UPSC Maths 2025 Paper 2 Q8a — Solution

15 marks · Section B

Question

Find the characteristics of the partial differential equation $p^2 + q^2 = 2$ ; $p \equiv \dfrac{\partial z}{\partial x}$ , $q \equiv \dfrac{\partial z}{\partial y}$ and determine the integral surface which passes through $x = 0$ , $z = y$ .

Technique

Use the method of characteristics (the Lagrange–Charpit strip equations) for a nonlinear first-order PDE $F(p,q)=0$ . Since $F$ depends only on $p,q$ , the characteristics are straight lines and $p,q$ are constant along them; the initial data curve fixes the constants.

Solution

Let $F(x,y,z,p,q) = p^2 + q^2 - 2 = 0.$

Characteristic (strip) equations

$\frac{dx}{dt} = F_p = 2p,\quad \frac{dy}{dt} = F_q = 2q,$ $\frac{dz}{dt} = pF_p + qF_q = 2(p^2 + q^2) = 4,$ $\frac{dp}{dt} = -(F_x + pF_z) = 0,\quad \frac{dq}{dt} = -(F_y + qF_z) = 0.$

So along each characteristic $p =$ const and $q =$ const (since $F_x=F_y=F_z=0$ ). Integrating with $p,q$ constant: $x = 2p\,t + x_0,\qquad y = 2q\,t + y_0,\qquad z = 4t + z_0.$

Characteristics: straight lines in space with direction $(2p, 2q, 4)$ , projecting onto the $xy$ -plane as straight lines of slope $q/p$ , with $p^2+q^2=2$ fixed.

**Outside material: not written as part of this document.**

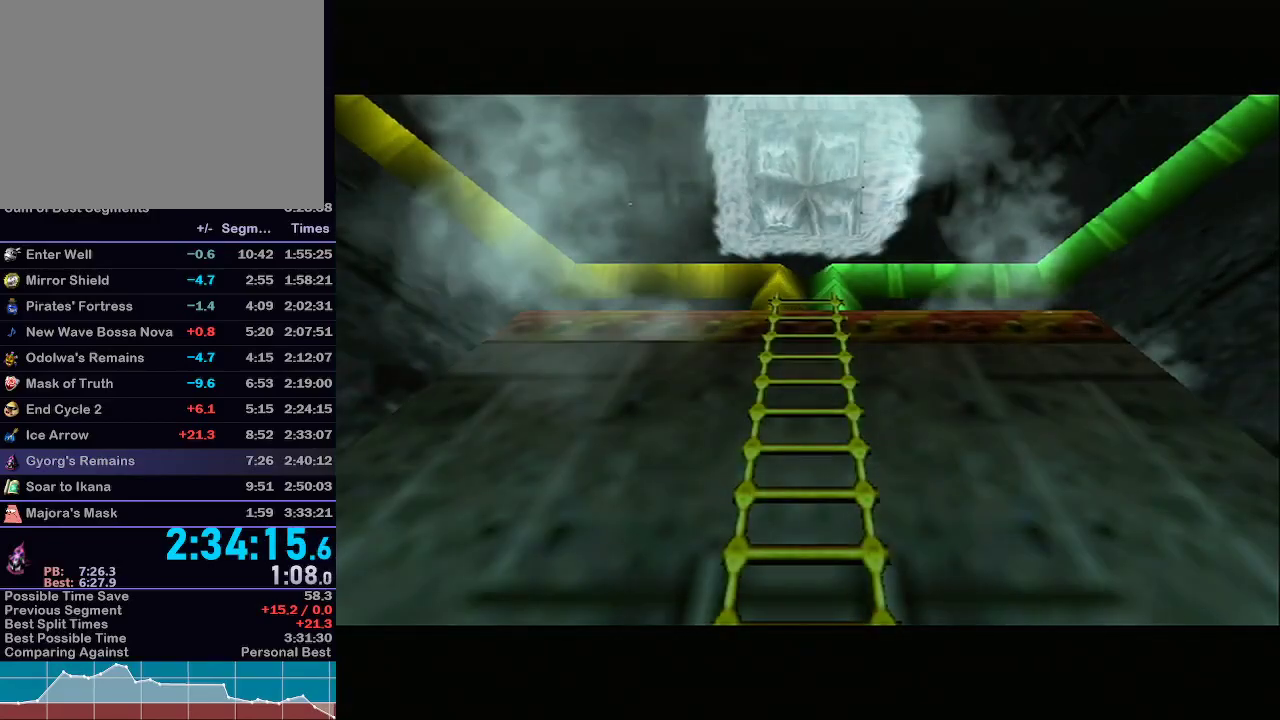
{"dt_ms": 500, "buttons": ["L1"], "left_stick": "up", "right_stick": "center", "events": []}
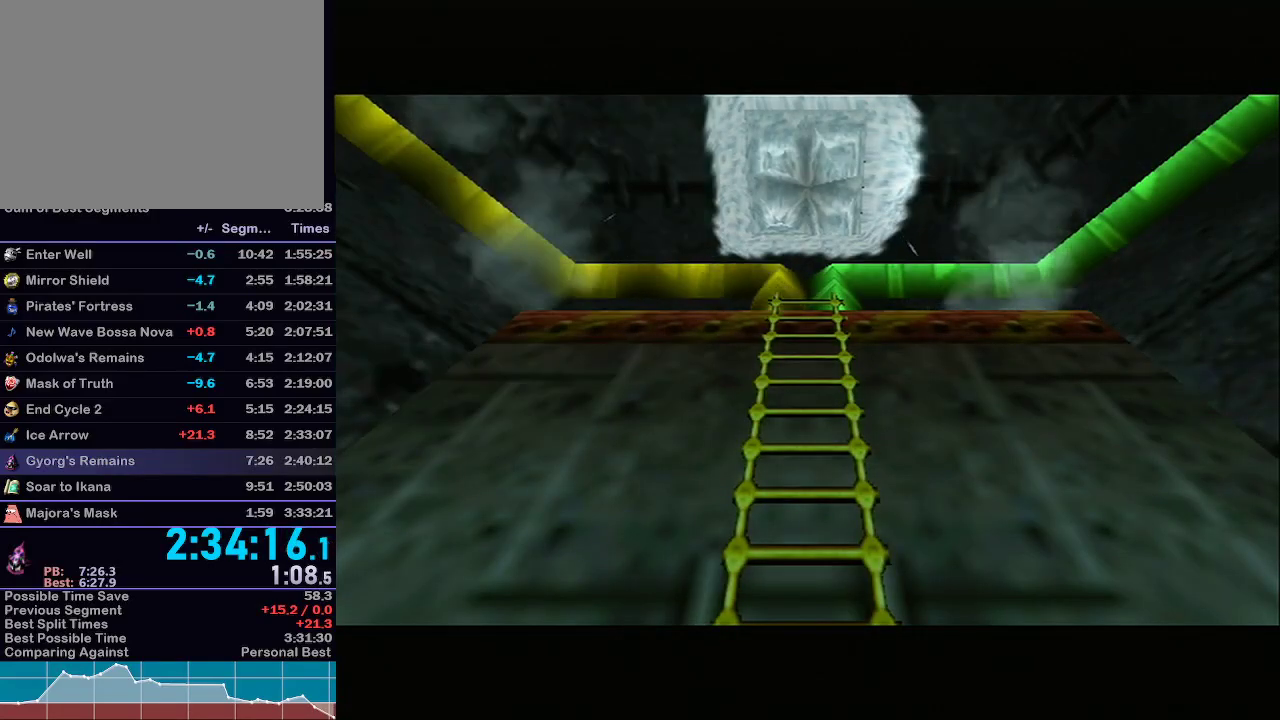
{"dt_ms": 500, "buttons": ["L1"], "left_stick": "up", "right_stick": "center", "events": []}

Apply the initial curve $x = 0$ , $z = y$

Parametrise the initial curve by $s$ : $x_0 = 0$ , $y_0 = s$ , $z_0 = s$ (since $z = y = s$ there), at $t = 0$ .

The strip condition on the initial curve requires $dz_0 = p\,dx_0 + q\,dy_0$ : $\frac{dz_0}{ds} = p\frac{dx_0}{ds} + q\frac{dy_0}{ds}\implies 1 = p\cdot 0 + q\cdot 1 = q.$ So $q = 1$ . From the PDE $p^2 + q^2 = 2 \Rightarrow p^2 = 1 \Rightarrow p = \pm 1$ .

Build the integral surface

Take $p = 1$ , $q = 1$ . Then $x = 2t,\qquad y = s + 2t,\qquad z = s + 4t.$

Eliminate $s,t$ : from $x = 2t$ we get $t = x/2$ . Then $y = s + x \Rightarrow s = y - x$ . Hence $z = s + 4t = (y - x) + 2x = x + y.$

$\boxed{z = x + y.}$

Check: $z = x+y \Rightarrow p = 1,\,q = 1 \Rightarrow p^2+q^2 = 2$ ✓; at $x=0$ , $z = y$ ✓.

The other branch

Taking $p = -1$ , $q = 1$ gives, analogously, the surface $z = y - x,$ which also passes through $x=0,\,z=y$ and satisfies $p^2+q^2=(-1)^2+1^2=2$ . Both planes are integral surfaces through the given curve; the principal answer is $z = x + y$ .

Answer

Characteristics: straight lines $x = 2pt + x_0$ , $y = 2qt + y_0$ , $z = 4t + z_0$ with $p,q$ constant and $p^2+q^2=2$ .

Integral surface through $x=0,\,z=y$ : $\;z = x + y\;$ (equivalently $z = y - x$ for the other root $p=-1$ ).